“The best minds of my generation are thinking about how to make people click ads. That sucks”, says Jeff Hammerbacher, the researcher who laid the foundation for facebook’s precision advertising model. A similar sentiment is found in the 2001 artwork “Designers, stay away from corporations that want you to lie for them”, by British designer Jonathan Barnbrook and one of the signators of the First Things First Manifesto 2000 - a call for designers’ problem-solving skills to be put to worthwhile use.
It’s easy to take Hammerbacher and Barnbrook’s statements and start an argument for the need for good in design and the evils of consumerism. However, the comments and the manifesto itself are not the result of some kind of moral decay creeping into the design profession but of a disproportionate distribution of creative power.
Instead of taking side in the value/value-free design argument from a moral perspective, we can look at it from an economic one. At all times, no matter what we do, we work with limited resources. Be it money, time, inspiration or brain-power, we simply can’t invest them in everything. Our individual choices will distribute these resources in a way that will cause only certain products, campaigns, companies and ideas to grow and produce a certain kind of value.
There is nothing wrong with selling dog biscuits or designer clothes. It’s not that big corporations with tempting advertising budgets are evil, they are simply not as important, and the value they create is not as needed. In the context of the “unprecedented environmental, social and cultural crises that demand our attention”, their products and services can't be a priority. And our creative resources should be allocated accordingly.
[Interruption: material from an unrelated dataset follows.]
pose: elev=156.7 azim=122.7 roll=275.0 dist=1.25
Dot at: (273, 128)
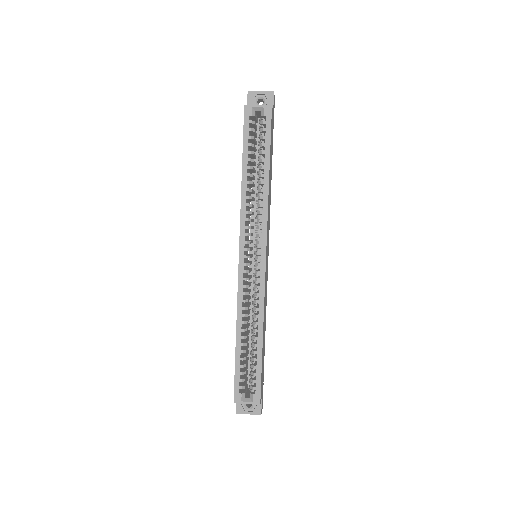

Design students should not only be taught how to perfect their “problem-solving skills” but also how and why to invest them in the highest value added projects. This added value may appear in the form of stronger communities, cleaner environment, life-changing technologies, healthier lifestyles, better education, a sense of purpose, and personal satisfaction. It is very important for designers to learn to take it into account when deciding where to allocate their personal creative capital. Because it is a limited resource.